Jota Júnior, um comunicador de carisma inquestionável

(Foto: TV Arapuan)

• Por Valéria Sinésio

Faz tempo, mas eu lembro como se fosse hoje. Eu, ainda adolescente, na casa dos meus pais, liguei o rádio de manhã cedo e, entre as estações, uma voz me cativou. Assim, de imediato. Sem esforço. Era Jota Júnior. A partir daquele dia, liguei o rádio por anos seguidos, sempre no mesmo horário, para ouvir o que aquele comunicador de um carisma inquestionável falava.

Dentro de casa, era briga. Meus irmãos reclamavam quando eu ligava o rádio para ouvi-lo, atrapalhando, assim, o sono deles. Mas, apoiada pela minha mãe, que também se tornou ouvinte assídua de Jota, acabei vencendo, mesmo tendo que baixar o volume uma vez ou outra. A voz de Jota Júnior me desperta boas lembranças. Quando, por exemplo, eu ligava para a produção e pedia informação sobre qualquer coisa só para que eles me colocassem no ar e eu falasse com Jota. Eu não tinha mais que 15 anos.

Já perto de prestar vestibular para Comunicação Social, fui convencida por uma amiga para irmos conhecer aquele apresentador que era dono da audiência no horário da manhã. Eu, claro, topei, embora não soubesse o que falar. Chegamos à emissora e logo alguém nos levou a ele. Eu, tomada pela timidez, fiquei ali, sem jeito, enquanto Jota Júnior abria um daqueles sorrisos sinceros que se tornou característica marcante dele.

Conversa vai, conversa vem, eu digo, enfim, que quero ser jornalista e quem sabe um dia trabalhar com ele. Diante daquela confissão, eu vi um Jota Júnior entusiasmado em incentivar uma pessoa jovem a seguir e lutar pelos objetivos, mesmo sem me conhecer. Na hora de se despedir, na portaria, Jota me abraça, segura minha mão e diz: “Garota, não tenha medo dos seus sonhos!”.

“Não tenha medo dos seus sonhos”. Eu lembrei dessa frase de Jota quando fiz o vestibular, quando cheguei à Universidade Federal da Paraíba (UFPB), quando fiz meu primeiro programa de rádio na disciplina do mestre Carmélio Reynaldo. Em vários momentos da minha vida profissional eu lembrei daquele dia. Daquela frase. Daquele abraço. Outras visitas se sucederam àquela, e ele sempre gentil com os estudantes que iam até ele enchê-lo de perguntas – as quais ele respondia sempre pacientemente.

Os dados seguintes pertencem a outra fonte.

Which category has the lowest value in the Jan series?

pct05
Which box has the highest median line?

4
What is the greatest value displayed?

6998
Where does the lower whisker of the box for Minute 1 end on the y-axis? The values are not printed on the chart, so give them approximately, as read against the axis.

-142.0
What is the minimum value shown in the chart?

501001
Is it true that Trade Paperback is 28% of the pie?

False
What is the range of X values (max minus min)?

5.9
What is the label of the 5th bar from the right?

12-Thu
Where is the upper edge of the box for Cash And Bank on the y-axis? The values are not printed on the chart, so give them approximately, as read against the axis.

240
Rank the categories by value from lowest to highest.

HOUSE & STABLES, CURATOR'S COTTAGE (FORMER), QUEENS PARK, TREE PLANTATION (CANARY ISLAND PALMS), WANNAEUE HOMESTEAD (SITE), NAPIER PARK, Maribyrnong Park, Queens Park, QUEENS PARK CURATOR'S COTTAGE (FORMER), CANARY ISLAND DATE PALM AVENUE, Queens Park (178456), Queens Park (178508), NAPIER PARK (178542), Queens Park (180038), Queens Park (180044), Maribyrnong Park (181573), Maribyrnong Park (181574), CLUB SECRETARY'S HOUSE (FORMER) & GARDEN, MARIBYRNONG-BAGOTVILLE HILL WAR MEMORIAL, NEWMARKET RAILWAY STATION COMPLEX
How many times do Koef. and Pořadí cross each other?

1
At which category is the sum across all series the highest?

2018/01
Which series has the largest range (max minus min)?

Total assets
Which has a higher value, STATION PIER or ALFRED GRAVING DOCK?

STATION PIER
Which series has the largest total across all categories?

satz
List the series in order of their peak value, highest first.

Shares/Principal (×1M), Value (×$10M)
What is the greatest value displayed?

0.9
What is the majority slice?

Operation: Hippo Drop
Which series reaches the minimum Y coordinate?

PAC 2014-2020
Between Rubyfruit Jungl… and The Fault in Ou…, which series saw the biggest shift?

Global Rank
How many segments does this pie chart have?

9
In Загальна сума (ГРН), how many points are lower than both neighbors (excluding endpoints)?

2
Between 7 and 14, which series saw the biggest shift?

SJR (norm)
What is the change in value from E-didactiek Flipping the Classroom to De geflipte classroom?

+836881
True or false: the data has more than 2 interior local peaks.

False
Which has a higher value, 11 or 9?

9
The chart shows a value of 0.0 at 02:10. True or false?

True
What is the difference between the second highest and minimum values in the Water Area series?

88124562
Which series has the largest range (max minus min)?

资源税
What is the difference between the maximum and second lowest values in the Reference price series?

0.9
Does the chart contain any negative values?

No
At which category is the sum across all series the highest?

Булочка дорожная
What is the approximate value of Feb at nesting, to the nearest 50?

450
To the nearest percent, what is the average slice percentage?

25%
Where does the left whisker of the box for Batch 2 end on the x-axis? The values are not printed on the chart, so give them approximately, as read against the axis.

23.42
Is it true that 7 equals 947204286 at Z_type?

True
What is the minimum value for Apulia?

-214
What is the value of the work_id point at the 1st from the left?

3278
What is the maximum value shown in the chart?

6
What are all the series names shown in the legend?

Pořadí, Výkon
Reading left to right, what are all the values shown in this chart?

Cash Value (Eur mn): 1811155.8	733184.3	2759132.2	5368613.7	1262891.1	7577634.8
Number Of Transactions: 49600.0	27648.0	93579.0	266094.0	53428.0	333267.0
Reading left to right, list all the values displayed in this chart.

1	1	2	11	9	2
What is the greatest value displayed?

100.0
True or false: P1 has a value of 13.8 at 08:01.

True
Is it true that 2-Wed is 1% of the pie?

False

Enquanto muitos o criticavam e o acusavam de sensacionalismo, eu enxergava ali uma pessoa de verdade. Um ser humano verdadeiro. Com falhas e defeitos, como todos nós somos.

Anos mais tarde, recebi meu diploma. Bacharel em jornalismo pela UFPB. Aquele pedaço de papel nas mãos me fez, mais uma vez, lembrar das palavras de Jota: “Garota, não tenha medo dos seus sonhos!”. Não tive, Jota! Não tenho! Pena que não te reencontrei para dizer isso. Para falar a verdade, até reencontrei, em uma praça de alimentação, almoçando sozinho (há uns quatro anos), mas eu estava com tanta pressa que resolvi deixar para depois.

Para depois…a gente sempre com a mania de deixar para depois. Abraços, beijos, agradecimentos, perdão. Porque a gente sempre acha que vai ter tempo para fazer o que quiser. E talvez seja esse o maior ensinamento que a morte nos traz. O de que o tempo mais precioso é agora.

Ao amigo e grande comunicador que foi Jota, que Deus te receba de braços abertos…a gente fica aqui morrendo de saudade, mas entendendo que você tinha que partir. Que chegou a hora. Quanto ao seu legado, não se preocupe, esse não será, jamais, esquecido.

  • Valéria Sinésio é jornalista

3 Comente Jota Júnior, um comunicador de carisma inquestionável

  1. Benedito Fonseca Disse:

    A Paraíba perdeu uma grande pessoa! Parabéns Valéria Sinésio pelo texto.

  2. Andréa Batista Disse:

    Que recorte bacana da história de Jota, Valéria! Que Deus console a família dele!

  3. Isaías Teixeira Disse:

    Parabéns, Valéria Sinésio, pelo depoimento emocionante! Fiquei saboreando a recordação de quando você começou a escutar Jota no rádio, isso não é comum para uma adolescente. Talvez esse gosto pelo rádio fosse uma revelação de que o seu futuro seria o jornalismo.